I didn’t say the model gonna run on one chip of course. 70B needs ~300 chips (only for weights, fp8, just like they do, key value cache not included), 670B would need ~3000 chips, and in racks or not it’s very hard to set up such cluster for one model. There are reasons they still don’t have Llama 405B model.
The "reasons" are most likely because it's not cost-effective as what is effective at this point a tech demo, that first becomes cheap to run if you're actually going to use a decent portion of the capacity for a single model.
How many servers in one rack? Let's say 42. How many chips in one server? Let's say 8. It's 336 cards per rack - enough for fp8 70B model weights (and, maybe, kv cache if your requests aren't too long, but probably not really). You need 10 (!) racks to serve one (!) DeepSeek model weights. There is also massive amount complexity arises from operating so many nodes.
During short time when Groq hardware appeared on the market it was costing 20K per card. It's 60 mln (!) per 1 Deepseek model. You need absolutely crazy amount of load to justify those costs, and, most likely, you will need massive amount additional nodes to handle KV cache of those requests.
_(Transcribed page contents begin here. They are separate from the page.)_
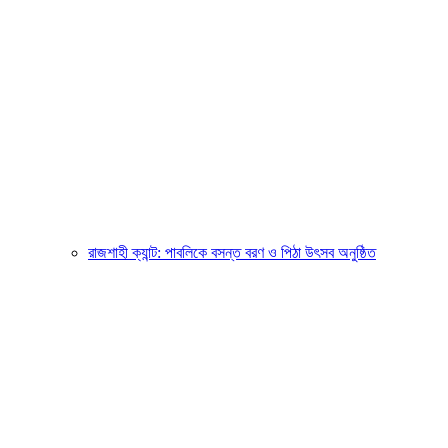
রাজশাহী ক্যান্ট: পাবলিকে বসন্ত বরণ ও পিঠা উৎসব অনুষ্ঠিত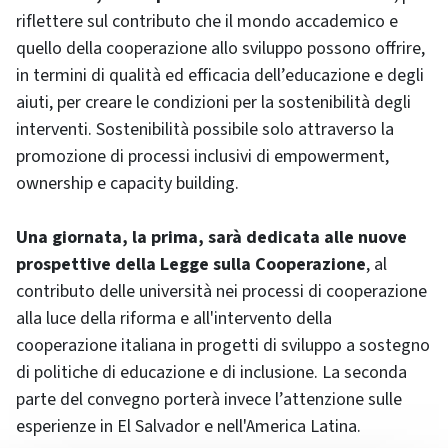
riflettere sul contributo che il mondo accademico e
quello della cooperazione allo sviluppo possono offrire,
in termini di qualità ed efficacia dell’educazione e degli
aiuti, per creare le condizioni per la sostenibilità degli
interventi. Sostenibilità possibile solo attraverso la
promozione di processi inclusivi di empowerment,
ownership e capacity building.
Una giornata, la prima, sarà dedicata alle nuove
prospettive della Legge sulla Cooperazione
, al
contributo delle università nei processi di cooperazione
alla luce della riforma e all'intervento della
cooperazione italiana in progetti di sviluppo a sostegno
di politiche di educazione e di inclusione. La seconda
parte del convegno porterà invece l’attenzione sulle
esperienze in El Salvador e nell'America Latina.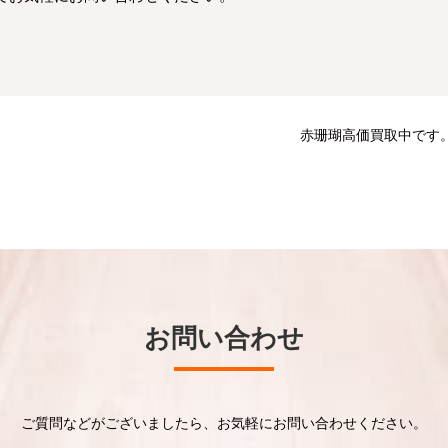
赤珊瑚高価買取中です
お問い合わせ
ご質問などがございましたら、お気軽にお問い合わせください。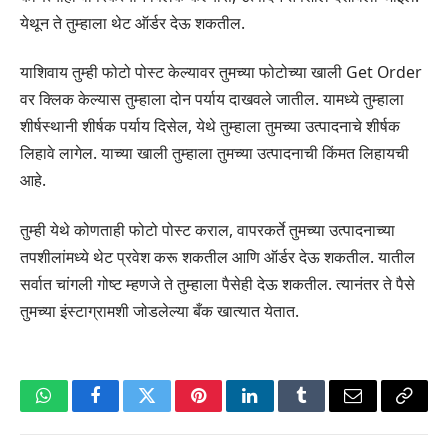
येथून ते तुम्हाला थेट ऑर्डर देऊ शकतील.
याशिवाय तुम्ही फोटो पोस्ट केल्यावर तुमच्या फोटोच्या खाली Get Order
वर क्लिक केल्यास तुम्हाला दोन पर्याय दाखवले जातील. यामध्ये तुम्हाला
शीर्षस्थानी शीर्षक पर्याय दिसेल, येथे तुम्हाला तुमच्या उत्पादनाचे शीर्षक
लिहावे लागेल. याच्या खाली तुम्हाला तुमच्या उत्पादनाची किंमत लिहायची
आहे.
तुम्ही येथे कोणताही फोटो पोस्ट कराल, वापरकर्ते तुमच्या उत्पादनाच्या
तपशीलांमध्ये थेट प्रवेश करू शकतील आणि ऑर्डर देऊ शकतील. यातील
सर्वात चांगली गोष्ट म्हणजे ते तुम्हाला पैसेही देऊ शकतील. त्यानंतर ते पैसे
तुमच्या इंस्टाग्रामशी जोडलेल्या बँक खात्यात येतात.
WhatsApp
Facebook
Twitter
Pinterest
LinkedIn
Tumblr
Email
Copy
Link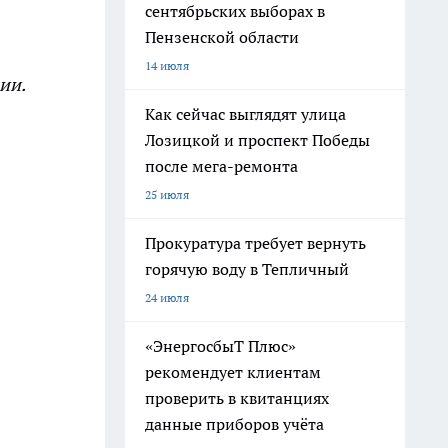
сентябрьских выборах в
Пензенской области
14 июля
ии.
Как сейчас выглядят улица
Лозицкой и проспект Победы
после мега-ремонта
25 июля
Прокуратура требует вернуть
горячую воду в Тепличный
24 июля
«ЭнергосбыТ Плюс»
рекомендует клиентам
проверить в квитанциях
данные приборов учёта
Yes, you need a crazy amount of load for them to make sense. But when you're seeing providers build out whole data centres at a cost of billions, there you have their market.
This is a market where several large Nvidia customers are designing their own chips (e.g. Meta, Amazon, Google) because they're at a scale where it makes sense to try.
Whether it's a market that lets Groq be successful remains to be seen.